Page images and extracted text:
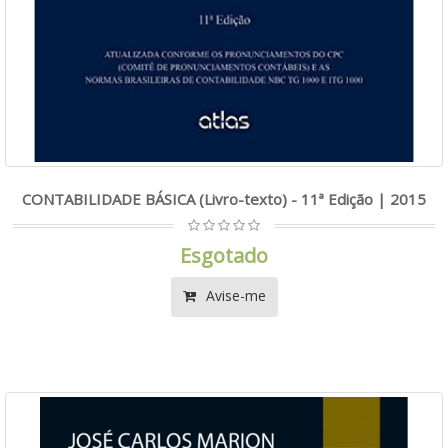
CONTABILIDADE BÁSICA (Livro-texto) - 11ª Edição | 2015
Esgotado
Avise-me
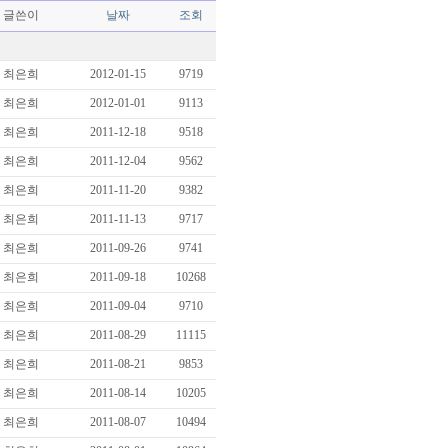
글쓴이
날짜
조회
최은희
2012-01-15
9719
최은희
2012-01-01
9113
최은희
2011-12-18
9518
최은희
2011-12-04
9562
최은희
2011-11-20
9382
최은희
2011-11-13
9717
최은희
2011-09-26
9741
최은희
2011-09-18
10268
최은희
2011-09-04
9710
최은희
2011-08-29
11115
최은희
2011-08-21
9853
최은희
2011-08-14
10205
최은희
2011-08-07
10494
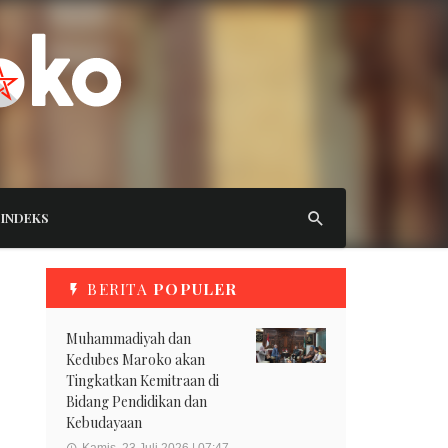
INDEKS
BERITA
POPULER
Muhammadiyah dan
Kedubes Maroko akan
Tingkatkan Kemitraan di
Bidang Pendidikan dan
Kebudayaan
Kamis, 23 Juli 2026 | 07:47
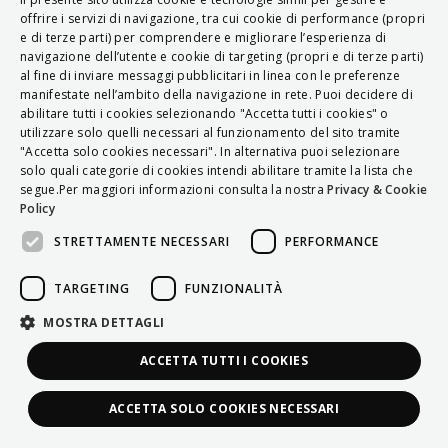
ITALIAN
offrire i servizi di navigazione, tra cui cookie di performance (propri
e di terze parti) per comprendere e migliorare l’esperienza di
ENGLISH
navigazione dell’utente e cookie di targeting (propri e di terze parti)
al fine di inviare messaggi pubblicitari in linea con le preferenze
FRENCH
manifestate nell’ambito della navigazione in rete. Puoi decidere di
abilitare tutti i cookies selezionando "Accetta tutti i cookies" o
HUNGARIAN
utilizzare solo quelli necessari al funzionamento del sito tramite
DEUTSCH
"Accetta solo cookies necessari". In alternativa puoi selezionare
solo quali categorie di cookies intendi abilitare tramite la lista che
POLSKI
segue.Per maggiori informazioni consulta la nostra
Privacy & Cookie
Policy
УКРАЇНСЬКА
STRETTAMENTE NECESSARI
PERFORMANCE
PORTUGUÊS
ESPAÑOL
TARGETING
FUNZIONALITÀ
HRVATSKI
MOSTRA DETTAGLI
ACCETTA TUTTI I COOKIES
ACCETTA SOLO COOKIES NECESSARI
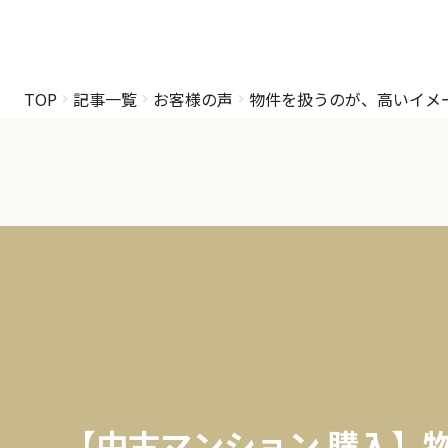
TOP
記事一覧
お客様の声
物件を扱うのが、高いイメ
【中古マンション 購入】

# Exercise details
Copy each line in the entries above where the word "abilitare" shows up.

# Expected answer
abilitare tutti i cookies selezionando "Accetta tutti i cookies" o
solo quali categorie di cookies intendi abilitare tramite la lista che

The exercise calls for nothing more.